_Problem to work on_
Your answer should be every line of the entries that has the string "Done" in it.

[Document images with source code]
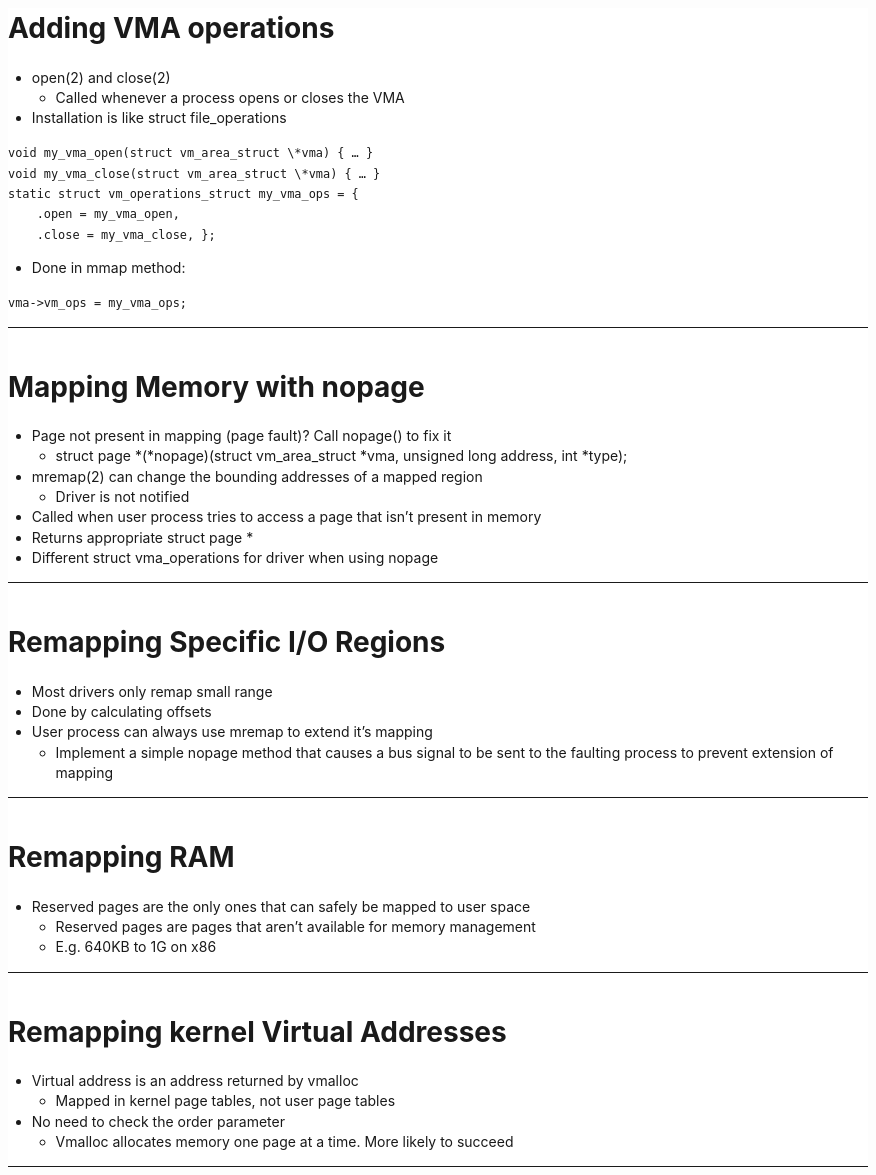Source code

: 
# Adding VMA operations
- open(2) and close(2)
  - Called whenever a process opens or closes the VMA
- Installation is like struct file_operations
```console
void my_vma_open(struct vm_area_struct \*vma) { … }
void my_vma_close(struct vm_area_struct \*vma) { … }
static struct vm_operations_struct my_vma_ops = {
    .open = my_vma_open,
    .close = my_vma_close, };
```
- Done in mmap method:
```console
vma->vm_ops = my_vma_ops;
```

---

# Mapping Memory with nopage
- Page not present in mapping (page fault)? Call nopage() to fix it
  - struct page \*(\*nopage)(struct vm_area_struct \*vma, unsigned long address, int \*type);
- mremap(2) can change the bounding addresses of a mapped region
  - Driver is not notified
- Called when user process tries to access a page that isn’t present in memory
- Returns appropriate struct page \*
- Different struct vma_operations for driver when using nopage

---

# Remapping Specific I/O Regions
- Most drivers only remap small range
- Done by calculating offsets
- User process can always use mremap to extend it’s mapping
  - Implement a simple nopage method that causes a bus signal to be sent to the faulting process to prevent extension of mapping

---

# Remapping RAM
- Reserved pages are the only ones that can safely be mapped to user space
  - Reserved pages are pages that aren’t available for memory management
  - E.g. 640KB to 1G on x86

---

# Remapping kernel Virtual Addresses
- Virtual address is an address returned by vmalloc
  - Mapped in kernel page tables, not user page tables
- No need to check the order parameter
  - Vmalloc allocates memory one page at a time. More likely to succeed

---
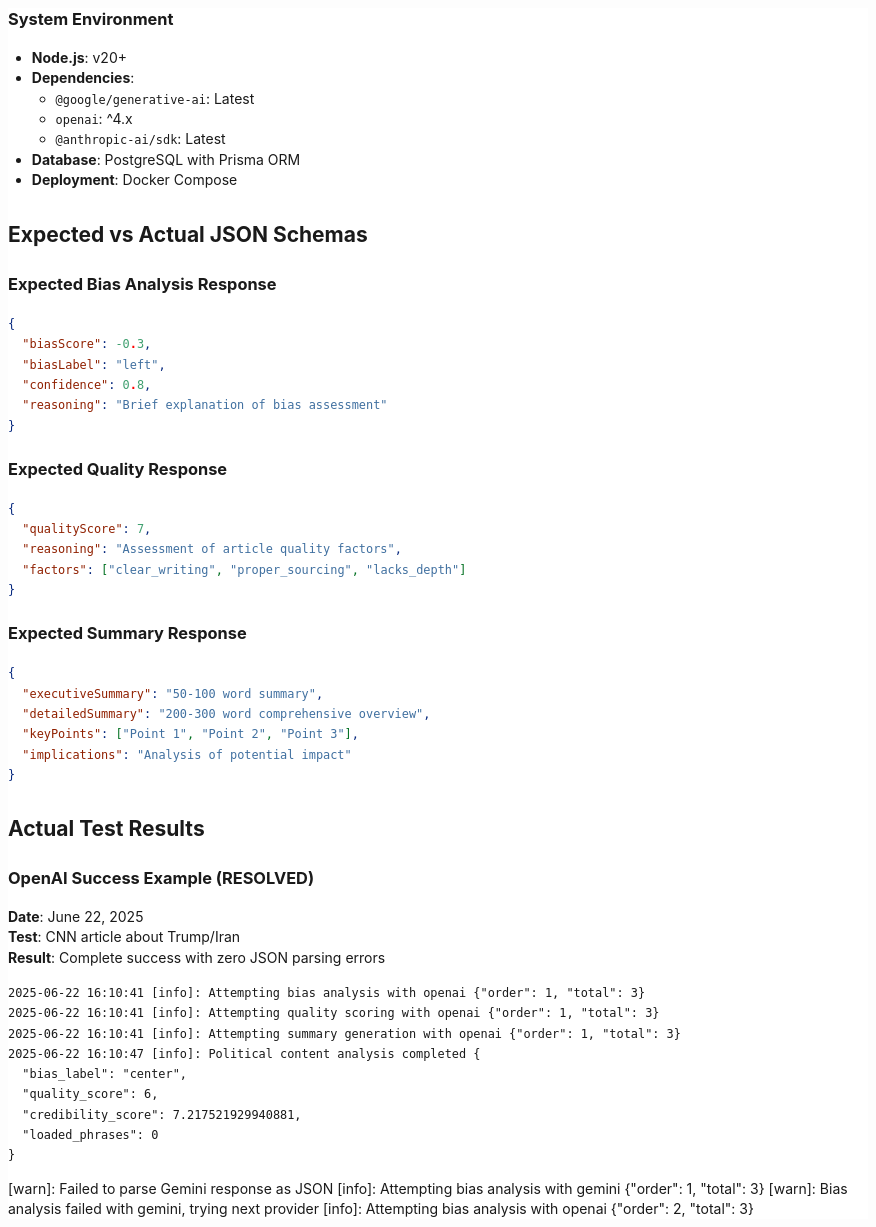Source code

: ### System Environment
- **Node.js**: v20+
- **Dependencies**: 
  - `@google/generative-ai`: Latest
  - `openai`: ^4.x
  - `@anthropic-ai/sdk`: Latest
- **Database**: PostgreSQL with Prisma ORM
- **Deployment**: Docker Compose

## Expected vs Actual JSON Schemas

### Expected Bias Analysis Response
```json
{
  "biasScore": -0.3,
  "biasLabel": "left", 
  "confidence": 0.8,
  "reasoning": "Brief explanation of bias assessment"
}
```

### Expected Quality Response  
```json
{
  "qualityScore": 7,
  "reasoning": "Assessment of article quality factors",
  "factors": ["clear_writing", "proper_sourcing", "lacks_depth"]
}
```

### Expected Summary Response
```json
{
  "executiveSummary": "50-100 word summary",
  "detailedSummary": "200-300 word comprehensive overview", 
  "keyPoints": ["Point 1", "Point 2", "Point 3"],
  "implications": "Analysis of potential impact"
}
```

## Actual Test Results

### OpenAI Success Example (RESOLVED)
**Date**: June 22, 2025  
**Test**: CNN article about Trump/Iran  
**Result**: Complete success with zero JSON parsing errors

```
2025-06-22 16:10:41 [info]: Attempting bias analysis with openai {"order": 1, "total": 3}
2025-06-22 16:10:41 [info]: Attempting quality scoring with openai {"order": 1, "total": 3}
2025-06-22 16:10:41 [info]: Attempting summary generation with openai {"order": 1, "total": 3}
2025-06-22 16:10:47 [info]: Political content analysis completed {
  "bias_label": "center",
  "quality_score": 6,
  "credibility_score": 7.217521929940881,
  "loaded_phrases": 0
}
```


[warn]: Failed to parse Gemini response as JSON
[info]: Attempting bias analysis with gemini {"order": 1, "total": 3}
[warn]: Bias analysis failed with gemini, trying next provider
[info]: Attempting bias analysis with openai {"order": 2, "total": 3}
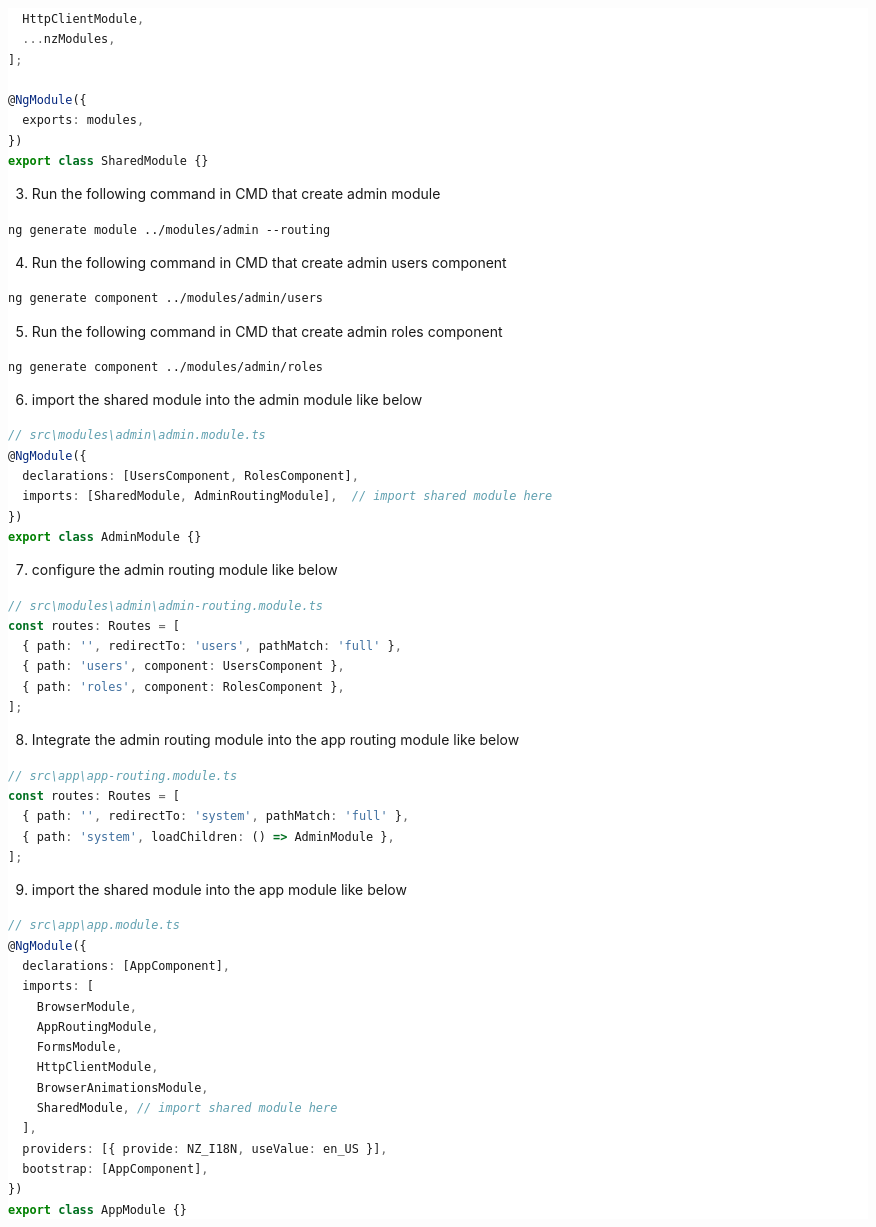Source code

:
 ```typescript
  HttpClientModule,
  ...nzModules,
];

@NgModule({
  exports: modules,
})
export class SharedModule {}

```
3. Run the following command in CMD that create admin module
```
ng generate module ../modules/admin --routing
```
4. Run the following command in CMD that create admin users component
```
ng generate component ../modules/admin/users
```
5. Run the following command in CMD that create admin roles component
```
ng generate component ../modules/admin/roles
```
6. import the shared module into the admin module like below
```typescript
// src\modules\admin\admin.module.ts
@NgModule({
  declarations: [UsersComponent, RolesComponent],
  imports: [SharedModule, AdminRoutingModule],  // import shared module here
})
export class AdminModule {}

```
7. configure the admin routing module like below
```typescript
// src\modules\admin\admin-routing.module.ts
const routes: Routes = [
  { path: '', redirectTo: 'users', pathMatch: 'full' },
  { path: 'users', component: UsersComponent },
  { path: 'roles', component: RolesComponent },
];
```
8. Integrate the admin routing module into the app routing module like below
```typescript
// src\app\app-routing.module.ts
const routes: Routes = [
  { path: '', redirectTo: 'system', pathMatch: 'full' },
  { path: 'system', loadChildren: () => AdminModule },
];
```
9. import the shared module into the app module like below
```typescript
// src\app\app.module.ts
@NgModule({
  declarations: [AppComponent],
  imports: [
    BrowserModule,
    AppRoutingModule,
    FormsModule,
    HttpClientModule,
    BrowserAnimationsModule,
    SharedModule, // import shared module here
  ],
  providers: [{ provide: NZ_I18N, useValue: en_US }],
  bootstrap: [AppComponent],
})
export class AppModule {}
```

_Solution for this task_
- Done in mmap method:
- Done by calculating offsets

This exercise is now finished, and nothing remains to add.